> _OBJECTIVE_:
Output the lines exactly as they appear, starting with the line that contains "Document page, 1654x931 pixels." and ending with the line that contains "text_box [1474, 304, 1609, 405]", both included.

> _EXERCISE MATERIALS_:
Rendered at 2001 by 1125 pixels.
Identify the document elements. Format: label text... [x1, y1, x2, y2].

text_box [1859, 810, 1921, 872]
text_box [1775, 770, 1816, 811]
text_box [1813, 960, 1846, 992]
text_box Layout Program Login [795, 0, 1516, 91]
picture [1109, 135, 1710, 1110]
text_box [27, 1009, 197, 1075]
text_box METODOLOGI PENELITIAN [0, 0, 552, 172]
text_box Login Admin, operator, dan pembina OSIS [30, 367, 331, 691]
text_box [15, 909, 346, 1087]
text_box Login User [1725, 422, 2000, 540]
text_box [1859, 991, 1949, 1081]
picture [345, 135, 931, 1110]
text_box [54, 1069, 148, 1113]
--
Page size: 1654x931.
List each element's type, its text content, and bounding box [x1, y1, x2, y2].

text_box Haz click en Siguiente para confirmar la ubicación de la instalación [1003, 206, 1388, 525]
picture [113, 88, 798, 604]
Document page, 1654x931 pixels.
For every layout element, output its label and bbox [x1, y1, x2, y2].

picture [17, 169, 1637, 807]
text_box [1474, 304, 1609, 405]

> _SOLVED PROBLEM_:
Document page, 1654x931 pixels.
For every layout element, output its label and bbox [x1, y1, x2, y2].

picture [17, 169, 1637, 807]
text_box [1474, 304, 1609, 405]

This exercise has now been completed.